| PROBLEM TO SOLVE |
How many lines in the listing below contain the word "minimum"? Reply with the number alone.
- - - - - - -
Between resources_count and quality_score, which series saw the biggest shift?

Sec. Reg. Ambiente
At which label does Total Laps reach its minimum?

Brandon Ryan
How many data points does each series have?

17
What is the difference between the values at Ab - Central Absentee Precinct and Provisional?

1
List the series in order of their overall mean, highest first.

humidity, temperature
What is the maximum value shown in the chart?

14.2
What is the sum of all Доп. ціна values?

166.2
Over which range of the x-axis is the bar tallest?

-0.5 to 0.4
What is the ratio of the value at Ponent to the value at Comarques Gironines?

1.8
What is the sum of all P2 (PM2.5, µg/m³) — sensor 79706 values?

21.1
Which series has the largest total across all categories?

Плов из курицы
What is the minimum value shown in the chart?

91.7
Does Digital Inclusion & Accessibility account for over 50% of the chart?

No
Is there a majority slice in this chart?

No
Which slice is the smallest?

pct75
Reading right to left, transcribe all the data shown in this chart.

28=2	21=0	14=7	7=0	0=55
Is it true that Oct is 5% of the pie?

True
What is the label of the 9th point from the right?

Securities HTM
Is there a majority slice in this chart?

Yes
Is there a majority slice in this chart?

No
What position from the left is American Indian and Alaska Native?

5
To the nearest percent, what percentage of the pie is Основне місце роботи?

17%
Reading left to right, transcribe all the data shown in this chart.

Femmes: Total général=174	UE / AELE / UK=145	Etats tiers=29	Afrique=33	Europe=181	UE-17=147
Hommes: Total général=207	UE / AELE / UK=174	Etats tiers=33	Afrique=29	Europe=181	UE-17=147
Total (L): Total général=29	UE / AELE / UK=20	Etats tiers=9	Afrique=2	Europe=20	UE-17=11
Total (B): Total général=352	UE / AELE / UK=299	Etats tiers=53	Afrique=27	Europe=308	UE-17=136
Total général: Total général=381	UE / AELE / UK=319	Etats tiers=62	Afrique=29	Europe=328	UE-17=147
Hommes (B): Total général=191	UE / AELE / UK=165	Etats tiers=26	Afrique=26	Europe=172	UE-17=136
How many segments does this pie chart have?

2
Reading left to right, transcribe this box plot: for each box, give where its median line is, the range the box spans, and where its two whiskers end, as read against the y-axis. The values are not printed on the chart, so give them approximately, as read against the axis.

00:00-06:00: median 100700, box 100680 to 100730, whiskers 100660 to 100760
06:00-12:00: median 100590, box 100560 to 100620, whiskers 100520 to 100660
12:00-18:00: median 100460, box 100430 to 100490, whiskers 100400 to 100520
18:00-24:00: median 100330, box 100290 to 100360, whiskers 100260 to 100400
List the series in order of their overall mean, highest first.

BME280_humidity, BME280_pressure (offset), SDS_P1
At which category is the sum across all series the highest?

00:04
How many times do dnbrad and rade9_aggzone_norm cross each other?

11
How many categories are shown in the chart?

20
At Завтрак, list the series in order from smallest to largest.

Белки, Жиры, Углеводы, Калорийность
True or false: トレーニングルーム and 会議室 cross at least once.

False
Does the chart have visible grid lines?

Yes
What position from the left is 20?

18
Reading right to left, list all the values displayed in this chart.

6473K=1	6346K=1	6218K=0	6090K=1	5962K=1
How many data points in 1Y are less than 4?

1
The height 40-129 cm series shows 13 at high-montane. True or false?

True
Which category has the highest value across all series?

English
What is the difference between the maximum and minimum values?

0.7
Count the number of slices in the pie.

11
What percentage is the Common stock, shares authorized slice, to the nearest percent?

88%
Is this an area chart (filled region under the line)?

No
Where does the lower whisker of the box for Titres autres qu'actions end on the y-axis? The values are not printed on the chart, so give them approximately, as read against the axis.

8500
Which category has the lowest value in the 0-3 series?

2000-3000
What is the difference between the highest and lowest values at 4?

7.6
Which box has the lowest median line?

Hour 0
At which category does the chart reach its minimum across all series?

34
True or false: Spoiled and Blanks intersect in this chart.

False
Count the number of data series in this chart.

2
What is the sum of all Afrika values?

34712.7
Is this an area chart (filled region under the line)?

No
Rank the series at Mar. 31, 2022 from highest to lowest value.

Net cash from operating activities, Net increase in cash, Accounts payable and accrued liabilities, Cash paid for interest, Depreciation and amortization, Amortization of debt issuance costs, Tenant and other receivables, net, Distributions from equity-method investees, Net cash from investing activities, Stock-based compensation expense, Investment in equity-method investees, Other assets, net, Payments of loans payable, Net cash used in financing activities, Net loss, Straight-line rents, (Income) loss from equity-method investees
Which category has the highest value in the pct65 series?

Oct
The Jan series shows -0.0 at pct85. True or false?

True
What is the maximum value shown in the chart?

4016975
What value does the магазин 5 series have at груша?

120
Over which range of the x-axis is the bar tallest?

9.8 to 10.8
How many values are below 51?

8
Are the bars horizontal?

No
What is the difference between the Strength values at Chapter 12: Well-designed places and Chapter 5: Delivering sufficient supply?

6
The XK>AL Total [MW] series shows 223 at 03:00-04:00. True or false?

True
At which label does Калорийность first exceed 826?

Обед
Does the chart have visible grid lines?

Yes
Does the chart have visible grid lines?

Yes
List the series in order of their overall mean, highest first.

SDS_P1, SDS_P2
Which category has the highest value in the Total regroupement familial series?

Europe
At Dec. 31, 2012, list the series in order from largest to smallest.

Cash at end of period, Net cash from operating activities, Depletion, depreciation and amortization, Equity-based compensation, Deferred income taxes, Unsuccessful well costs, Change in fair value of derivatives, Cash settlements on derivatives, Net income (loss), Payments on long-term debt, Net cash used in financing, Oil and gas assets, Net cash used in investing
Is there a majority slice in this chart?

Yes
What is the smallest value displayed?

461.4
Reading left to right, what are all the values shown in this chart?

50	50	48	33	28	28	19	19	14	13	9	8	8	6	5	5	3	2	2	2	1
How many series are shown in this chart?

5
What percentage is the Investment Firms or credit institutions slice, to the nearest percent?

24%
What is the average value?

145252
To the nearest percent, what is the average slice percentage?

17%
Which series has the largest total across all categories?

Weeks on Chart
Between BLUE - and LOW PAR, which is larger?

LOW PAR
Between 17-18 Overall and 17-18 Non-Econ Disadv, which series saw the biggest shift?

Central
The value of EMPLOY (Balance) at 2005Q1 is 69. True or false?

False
- - - - - - -
| ANSWER SPACE |
4